Turn every line of the records below into a Markdown table with two columns, Row for a running number and Text for the line itself, leaving out any blank lines.

▼▼▼

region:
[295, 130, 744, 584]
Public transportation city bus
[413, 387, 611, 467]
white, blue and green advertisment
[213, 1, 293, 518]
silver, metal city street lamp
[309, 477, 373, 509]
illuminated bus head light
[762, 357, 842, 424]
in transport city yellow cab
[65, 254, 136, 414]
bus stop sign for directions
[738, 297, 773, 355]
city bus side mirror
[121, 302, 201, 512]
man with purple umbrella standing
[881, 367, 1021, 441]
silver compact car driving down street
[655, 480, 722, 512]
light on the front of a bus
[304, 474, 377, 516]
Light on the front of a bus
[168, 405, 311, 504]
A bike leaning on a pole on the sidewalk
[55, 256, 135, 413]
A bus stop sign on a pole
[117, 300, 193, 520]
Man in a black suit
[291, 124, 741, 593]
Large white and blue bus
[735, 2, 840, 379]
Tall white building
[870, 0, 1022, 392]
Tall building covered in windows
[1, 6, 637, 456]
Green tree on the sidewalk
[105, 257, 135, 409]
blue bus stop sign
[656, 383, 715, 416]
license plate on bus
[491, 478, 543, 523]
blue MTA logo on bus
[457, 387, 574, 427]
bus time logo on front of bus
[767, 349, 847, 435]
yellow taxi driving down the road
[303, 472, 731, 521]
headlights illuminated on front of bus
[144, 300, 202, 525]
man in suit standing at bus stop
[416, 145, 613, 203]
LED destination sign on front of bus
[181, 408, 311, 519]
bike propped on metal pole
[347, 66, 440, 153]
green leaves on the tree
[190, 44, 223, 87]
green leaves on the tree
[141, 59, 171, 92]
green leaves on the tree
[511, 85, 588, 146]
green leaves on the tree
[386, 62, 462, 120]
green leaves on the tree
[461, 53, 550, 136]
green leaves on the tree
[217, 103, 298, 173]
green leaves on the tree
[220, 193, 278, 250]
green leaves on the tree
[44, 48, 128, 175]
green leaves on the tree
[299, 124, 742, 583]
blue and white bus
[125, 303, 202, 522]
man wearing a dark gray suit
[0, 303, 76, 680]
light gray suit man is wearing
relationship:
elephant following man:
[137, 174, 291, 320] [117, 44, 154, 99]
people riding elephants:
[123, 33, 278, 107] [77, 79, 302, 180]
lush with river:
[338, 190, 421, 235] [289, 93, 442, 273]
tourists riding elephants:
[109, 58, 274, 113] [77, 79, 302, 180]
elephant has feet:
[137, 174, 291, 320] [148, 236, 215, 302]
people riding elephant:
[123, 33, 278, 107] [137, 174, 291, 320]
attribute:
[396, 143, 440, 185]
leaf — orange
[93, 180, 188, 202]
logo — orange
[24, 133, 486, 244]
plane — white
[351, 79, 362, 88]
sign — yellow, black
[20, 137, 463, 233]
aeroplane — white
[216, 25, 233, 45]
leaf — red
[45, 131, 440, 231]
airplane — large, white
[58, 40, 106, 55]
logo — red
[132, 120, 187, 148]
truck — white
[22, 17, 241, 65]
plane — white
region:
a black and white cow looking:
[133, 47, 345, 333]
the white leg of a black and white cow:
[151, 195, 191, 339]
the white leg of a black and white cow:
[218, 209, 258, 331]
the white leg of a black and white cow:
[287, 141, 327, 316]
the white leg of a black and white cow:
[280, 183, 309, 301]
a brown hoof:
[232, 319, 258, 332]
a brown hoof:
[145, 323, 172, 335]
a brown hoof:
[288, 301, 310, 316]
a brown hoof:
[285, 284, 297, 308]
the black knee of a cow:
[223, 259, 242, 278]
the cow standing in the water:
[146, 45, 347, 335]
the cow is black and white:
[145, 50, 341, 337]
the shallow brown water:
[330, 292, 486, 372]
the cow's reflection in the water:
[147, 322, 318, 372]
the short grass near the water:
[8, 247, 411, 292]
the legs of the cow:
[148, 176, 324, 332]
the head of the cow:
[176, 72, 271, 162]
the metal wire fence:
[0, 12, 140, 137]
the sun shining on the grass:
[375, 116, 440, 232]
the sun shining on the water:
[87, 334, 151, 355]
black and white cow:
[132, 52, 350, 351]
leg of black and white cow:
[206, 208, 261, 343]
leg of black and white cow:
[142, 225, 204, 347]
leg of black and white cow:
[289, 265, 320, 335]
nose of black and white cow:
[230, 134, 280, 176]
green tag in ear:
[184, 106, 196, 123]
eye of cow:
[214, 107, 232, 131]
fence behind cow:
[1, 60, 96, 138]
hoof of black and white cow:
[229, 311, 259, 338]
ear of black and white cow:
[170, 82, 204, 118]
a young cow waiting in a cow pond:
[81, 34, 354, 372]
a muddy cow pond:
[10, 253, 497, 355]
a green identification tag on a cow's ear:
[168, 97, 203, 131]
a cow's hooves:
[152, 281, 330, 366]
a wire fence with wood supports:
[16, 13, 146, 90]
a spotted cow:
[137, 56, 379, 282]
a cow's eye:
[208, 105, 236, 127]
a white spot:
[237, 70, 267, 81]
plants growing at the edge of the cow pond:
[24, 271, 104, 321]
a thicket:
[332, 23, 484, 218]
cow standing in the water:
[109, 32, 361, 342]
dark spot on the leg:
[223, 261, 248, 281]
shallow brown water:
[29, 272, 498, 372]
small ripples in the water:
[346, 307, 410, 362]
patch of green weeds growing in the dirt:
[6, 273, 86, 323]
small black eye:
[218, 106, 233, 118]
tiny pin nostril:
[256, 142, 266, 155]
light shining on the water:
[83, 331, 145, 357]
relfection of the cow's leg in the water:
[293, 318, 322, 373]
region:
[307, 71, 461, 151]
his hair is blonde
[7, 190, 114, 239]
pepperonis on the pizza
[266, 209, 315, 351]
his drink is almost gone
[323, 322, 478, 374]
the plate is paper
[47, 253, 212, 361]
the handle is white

▲▲▲

Answer section –
| Row | Text |
|---|---|
| 1 | region: |
| 2 | [295, 130, 744, 584] |
| 3 | Public transportation city bus |
| 4 | [413, 387, 611, 467] |
| 5 | white, blue and green advertisment |
| 6 | [213, 1, 293, 518] |
| 7 | silver, metal city street lamp |
| 8 | [309, 477, 373, 509] |
| 9 | illuminated bus head light |
| 10 | [762, 357, 842, 424] |
| 11 | in transport city yellow cab |
| 12 | [65, 254, 136, 414] |
| 13 | bus stop sign for directions |
| 14 | [738, 297, 773, 355] |
| 15 | city bus side mirror |
| 16 | [121, 302, 201, 512] |
| 17 | man with purple umbrella standing |
| 18 | [881, 367, 1021, 441] |
| 19 | silver compact car driving down street |
| 20 | [655, 480, 722, 512] |
| 21 | light on the front of a bus |
| 22 | [304, 474, 377, 516] |
| 23 | Light on the front of a bus |
| 24 | [168, 405, 311, 504] |
| 25 | A bike leaning on a pole on the sidewalk |
| 26 | [55, 256, 135, 413] |
| 27 | A bus stop sign on a pole |
| 28 | [117, 300, 193, 520] |
| 29 | Man in a black suit |
| 30 | [291, 124, 741, 593] |
| 31 | Large white and blue bus |
| 32 | [735, 2, 840, 379] |
| 33 | Tall white building |
| 34 | [870, 0, 1022, 392] |
| 35 | Tall building covered in windows |
| 36 | [1, 6, 637, 456] |
| 37 | Green tree on the sidewalk |
| 38 | [105, 257, 135, 409] |
| 39 | blue bus stop sign |
| 40 | [656, 383, 715, 416] |
| 41 | license plate on bus |
| 42 | [491, 478, 543, 523] |
| 43 | blue MTA logo on bus |
| 44 | [457, 387, 574, 427] |
| 45 | bus time logo on front of bus |
| 46 | [767, 349, 847, 435] |
| 47 | yellow taxi driving down the road |
| 48 | [303, 472, 731, 521] |
| 49 | headlights illuminated on front of bus |
| 50 | [144, 300, 202, 525] |
| 51 | man in suit standing at bus stop |
| 52 | [416, 145, 613, 203] |
| 53 | LED destination sign on front of bus |
| 54 | [181, 408, 311, 519] |
| 55 | bike propped on metal pole |
| 56 | [347, 66, 440, 153] |
| 57 | green leaves on the tree |
| 58 | [190, 44, 223, 87] |
| 59 | green leaves on the tree |
| 60 | [141, 59, 171, 92] |
| 61 | green leaves on the tree |
| 62 | [511, 85, 588, 146] |
| 63 | green leaves on the tree |
| 64 | [386, 62, 462, 120] |
| 65 | green leaves on the tree |
| 66 | [461, 53, 550, 136] |
| 67 | green leaves on the tree |
| 68 | [217, 103, 298, 173] |
| 69 | green leaves on the tree |
| 70 | [220, 193, 278, 250] |
| 71 | green leaves on the tree |
| 72 | [44, 48, 128, 175] |
| 73 | green leaves on the tree |
| 74 | [299, 124, 742, 583] |
| 75 | blue and white bus |
| 76 | [125, 303, 202, 522] |
| 77 | man wearing a dark gray suit |
| 78 | [0, 303, 76, 680] |
| 79 | light gray suit man is wearing |
| 80 | relationship: |
| 81 | elephant following man: |
| 82 | [137, 174, 291, 320] [117, 44, 154, 99] |
| 83 | people riding elephants: |
| 84 | [123, 33, 278, 107] [77, 79, 302, 180] |
| 85 | lush with river: |
| 86 | [338, 190, 421, 235] [289, 93, 442, 273] |
| 87 | tourists riding elephants: |
| 88 | [109, 58, 274, 113] [77, 79, 302, 180] |
| 89 | elephant has feet: |
| 90 | [137, 174, 291, 320] [148, 236, 215, 302] |
| 91 | people riding elephant: |
| 92 | [123, 33, 278, 107] [137, 174, 291, 320] |
| 93 | attribute: |
| 94 | [396, 143, 440, 185] |
| 95 | leaf — orange |
| 96 | [93, 180, 188, 202] |
| 97 | logo — orange |
| 98 | [24, 133, 486, 244] |
| 99 | plane — white |
| 100 | [351, 79, 362, 88] |
| 101 | sign — yellow, black |
| 102 | [20, 137, 463, 233] |
| 103 | aeroplane — white |
| 104 | [216, 25, 233, 45] |
| 105 | leaf — red |
| 106 | [45, 131, 440, 231] |
| 107 | airplane — large, white |
| 108 | [58, 40, 106, 55] |
| 109 | logo — red |
| 110 | [132, 120, 187, 148] |
| 111 | truck — white |
| 112 | [22, 17, 241, 65] |
| 113 | plane — white |
| 114 | region: |
| 115 | a black and white cow looking: |
| 116 | [133, 47, 345, 333] |
| 117 | the white leg of a black and white cow: |
| 118 | [151, 195, 191, 339] |
| 119 | the white leg of a black and white cow: |
| 120 | [218, 209, 258, 331] |
| 121 | the white leg of a black and white cow: |
| 122 | [287, 141, 327, 316] |
| 123 | the white leg of a black and white cow: |
| 124 | [280, 183, 309, 301] |
| 125 | a brown hoof: |
| 126 | [232, 319, 258, 332] |
| 127 | a brown hoof: |
| 128 | [145, 323, 172, 335] |
| 129 | a brown hoof: |
| 130 | [288, 301, 310, 316] |
| 131 | a brown hoof: |
| 132 | [285, 284, 297, 308] |
| 133 | the black knee of a cow: |
| 134 | [223, 259, 242, 278] |
| 135 | the cow standing in the water: |
| 136 | [146, 45, 347, 335] |
| 137 | the cow is black and white: |
| 138 | [145, 50, 341, 337] |
| 139 | the shallow brown water: |
| 140 | [330, 292, 486, 372] |
| 141 | the cow's reflection in the water: |
| 142 | [147, 322, 318, 372] |
| 143 | the short grass near the water: |
| 144 | [8, 247, 411, 292] |
| 145 | the legs of the cow: |
| 146 | [148, 176, 324, 332] |
| 147 | the head of the cow: |
| 148 | [176, 72, 271, 162] |
| 149 | the metal wire fence: |
| 150 | [0, 12, 140, 137] |
| 151 | the sun shining on the grass: |
| 152 | [375, 116, 440, 232] |
| 153 | the sun shining on the water: |
| 154 | [87, 334, 151, 355] |
| 155 | black and white cow: |
| 156 | [132, 52, 350, 351] |
| 157 | leg of black and white cow: |
| 158 | [206, 208, 261, 343] |
| 159 | leg of black and white cow: |
| 160 | [142, 225, 204, 347] |
| 161 | leg of black and white cow: |
| 162 | [289, 265, 320, 335] |
| 163 | nose of black and white cow: |
| 164 | [230, 134, 280, 176] |
| 165 | green tag in ear: |
| 166 | [184, 106, 196, 123] |
| 167 | eye of cow: |
| 168 | [214, 107, 232, 131] |
| 169 | fence behind cow: |
| 170 | [1, 60, 96, 138] |
| 171 | hoof of black and white cow: |
| 172 | [229, 311, 259, 338] |
| 173 | ear of black and white cow: |
| 174 | [170, 82, 204, 118] |
| 175 | a young cow waiting in a cow pond: |
| 176 | [81, 34, 354, 372] |
| 177 | a muddy cow pond: |
| 178 | [10, 253, 497, 355] |
| 179 | a green identification tag on a cow's ear: |
| 180 | [168, 97, 203, 131] |
| 181 | a cow's hooves: |
| 182 | [152, 281, 330, 366] |
| 183 | a wire fence with wood supports: |
| 184 | [16, 13, 146, 90] |
| 185 | a spotted cow: |
| 186 | [137, 56, 379, 282] |
| 187 | a cow's eye: |
| 188 | [208, 105, 236, 127] |
| 189 | a white spot: |
| 190 | [237, 70, 267, 81] |
| 191 | plants growing at the edge of the cow pond: |
| 192 | [24, 271, 104, 321] |
| 193 | a thicket: |
| 194 | [332, 23, 484, 218] |
| 195 | cow standing in the water: |
| 196 | [109, 32, 361, 342] |
| 197 | dark spot on the leg: |
| 198 | [223, 261, 248, 281] |
| 199 | shallow brown water: |
| 200 | [29, 272, 498, 372] |
| 201 | small ripples in the water: |
| 202 | [346, 307, 410, 362] |
| 203 | patch of green weeds growing in the dirt: |
| 204 | [6, 273, 86, 323] |
| 205 | small black eye: |
| 206 | [218, 106, 233, 118] |
| 207 | tiny pin nostril: |
| 208 | [256, 142, 266, 155] |
| 209 | light shining on the water: |
| 210 | [83, 331, 145, 357] |
| 211 | relfection of the cow's leg in the water: |
| 212 | [293, 318, 322, 373] |
| 213 | region: |
| 214 | [307, 71, 461, 151] |
| 215 | his hair is blonde |
| 216 | [7, 190, 114, 239] |
| 217 | pepperonis on the pizza |
| 218 | [266, 209, 315, 351] |
| 219 | his drink is almost gone |
| 220 | [323, 322, 478, 374] |
| 221 | the plate is paper |
| 222 | [47, 253, 212, 361] |
| 223 | the handle is white |